Gonçalves Filho: Tudo bom

Osmar Serraglio: Viu? Tá tendo um problema lá em Iporã, cê tá sabendo?

Gonçalves Filho: Não.
 
Osmar Serraglio: O cara lá, que... o cara que tá fiscalizando lá... apavorou o Paulo lá, disse que hoje vai fechar aquele frigorífico... Botô a boca, deixou o Paulo apavorado! Mas para fechar tem o rito, não tem? Sei lá. Como que funciona um negócio desse?

Gonçalves Filho: Deixa eu ver o que está acontecendo... tomar pé da situação lá... falo com o senhor.

Após a ligação, diz a PF, Gonçalves Filho liga para Maria do Rocio Nascimento, outra integrante do esquema, contando-lhe que o fiscal de Iporã quer fechar o frigorífico Larissa. Ele pede, ainda segundo os investigadores, que ela averigue o que está acontecendo e lhe ponha a par. Nascimento faz o contato, descobre que não há nada errado e avisa Gonçalves Filho, que, por sua vez, avisa Osmar Serraglio.

O "Paulo" citado por Serraglio é Paulo Rogério Sposito, que em 2010 foi candidato a deputado federal pelo PPS-SP com o nome de Paulinho Larissa.

De acordo com o delegado federal Maurício Moscardi Grillo, no contexto das investigações não surgiram indícios de que Serraglio tivesse ciência do esquema, mas o caso foi encaminhado para a Procuradoria-Geral da República, responsável por processar políticos com foro privilegiado, caso de Serraglio.

Em nota enviada à imprensa, Serraglio afirmou que ficou sabendo nesta sexta-feira da operação, o que seria "prova cabal" de que ele não pode interferir "de alguma forma na autonomia do trabalho da Polícia Federal" e disse que não há nada contra ele no áudio. "A conclusão, tanto pelo Ministério Público Federal quanto pelo juiz federal, é a de que não há qualquer indício de ilegalidade nessa conversa degravada", afirma.
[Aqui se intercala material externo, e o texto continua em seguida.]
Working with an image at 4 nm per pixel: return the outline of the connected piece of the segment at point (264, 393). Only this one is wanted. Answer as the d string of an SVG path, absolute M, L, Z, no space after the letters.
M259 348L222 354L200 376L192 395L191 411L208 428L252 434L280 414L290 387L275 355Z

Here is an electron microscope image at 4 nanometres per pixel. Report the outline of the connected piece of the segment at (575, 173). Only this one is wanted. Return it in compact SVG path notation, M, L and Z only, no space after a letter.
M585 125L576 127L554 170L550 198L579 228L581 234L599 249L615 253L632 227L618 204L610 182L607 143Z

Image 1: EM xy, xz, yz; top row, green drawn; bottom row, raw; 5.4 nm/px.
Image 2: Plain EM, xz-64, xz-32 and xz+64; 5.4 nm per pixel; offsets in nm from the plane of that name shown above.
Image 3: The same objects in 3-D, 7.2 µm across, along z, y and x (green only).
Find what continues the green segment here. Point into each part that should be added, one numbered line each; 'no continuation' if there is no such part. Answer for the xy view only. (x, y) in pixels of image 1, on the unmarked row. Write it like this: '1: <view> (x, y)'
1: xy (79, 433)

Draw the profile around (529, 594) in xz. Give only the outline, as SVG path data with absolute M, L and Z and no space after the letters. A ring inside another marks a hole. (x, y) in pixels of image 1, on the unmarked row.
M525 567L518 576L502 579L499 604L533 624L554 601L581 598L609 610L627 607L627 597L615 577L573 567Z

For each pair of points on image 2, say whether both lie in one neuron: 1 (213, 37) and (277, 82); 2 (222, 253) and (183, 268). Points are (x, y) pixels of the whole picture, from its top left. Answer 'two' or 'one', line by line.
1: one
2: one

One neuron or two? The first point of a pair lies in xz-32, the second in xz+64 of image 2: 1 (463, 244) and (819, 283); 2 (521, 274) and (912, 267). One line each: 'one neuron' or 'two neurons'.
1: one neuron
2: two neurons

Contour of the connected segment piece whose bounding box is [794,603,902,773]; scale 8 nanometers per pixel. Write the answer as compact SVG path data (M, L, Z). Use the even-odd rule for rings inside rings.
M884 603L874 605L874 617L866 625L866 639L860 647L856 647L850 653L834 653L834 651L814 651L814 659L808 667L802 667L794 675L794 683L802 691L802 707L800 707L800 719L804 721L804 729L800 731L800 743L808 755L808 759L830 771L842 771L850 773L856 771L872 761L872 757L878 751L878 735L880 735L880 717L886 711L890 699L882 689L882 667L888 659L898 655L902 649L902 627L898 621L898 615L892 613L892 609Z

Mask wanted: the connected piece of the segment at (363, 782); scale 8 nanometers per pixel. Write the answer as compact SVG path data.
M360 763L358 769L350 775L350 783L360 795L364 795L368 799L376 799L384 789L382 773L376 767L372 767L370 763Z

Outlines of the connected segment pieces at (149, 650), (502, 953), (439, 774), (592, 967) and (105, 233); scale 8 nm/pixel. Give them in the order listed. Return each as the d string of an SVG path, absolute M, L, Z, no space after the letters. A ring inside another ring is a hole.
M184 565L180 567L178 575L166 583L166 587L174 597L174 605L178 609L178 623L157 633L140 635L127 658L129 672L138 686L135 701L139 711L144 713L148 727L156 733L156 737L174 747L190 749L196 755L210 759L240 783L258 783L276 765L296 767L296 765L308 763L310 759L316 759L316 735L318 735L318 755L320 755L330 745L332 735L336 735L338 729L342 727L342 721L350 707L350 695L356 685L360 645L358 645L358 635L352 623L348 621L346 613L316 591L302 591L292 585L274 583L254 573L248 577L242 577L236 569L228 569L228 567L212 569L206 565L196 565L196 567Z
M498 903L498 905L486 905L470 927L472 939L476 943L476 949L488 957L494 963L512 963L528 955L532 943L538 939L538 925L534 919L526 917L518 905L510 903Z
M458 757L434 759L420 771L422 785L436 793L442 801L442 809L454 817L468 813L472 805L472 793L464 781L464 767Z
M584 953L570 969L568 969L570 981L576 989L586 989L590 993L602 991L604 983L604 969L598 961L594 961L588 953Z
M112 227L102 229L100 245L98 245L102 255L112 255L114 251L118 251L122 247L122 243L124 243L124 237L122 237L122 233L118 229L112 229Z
A Operação Carne Fraca é a maior da história da PF. Ela envolveu 1,1 mil policiais federais para cumprir 309 mandados judiciais em sete estados. Entre os alvos da operação, além dos fiscais, estão executivos das gigantes JBS (de marcas como Friboi, Swift e Seara) e BRF (marcas como Sadia e Perdigão).

Outro alvo é o frigorífico Peccin Agroindustrial Ltda., baseado em Curitiba e dono da marca Italli Alimentos. O grupo é responsável por algumas das fraudes mais graves detectadas pelos investigadores, como o uso de carne de cabeça de porco na fabricação de linguiças, o que é proibido por lei.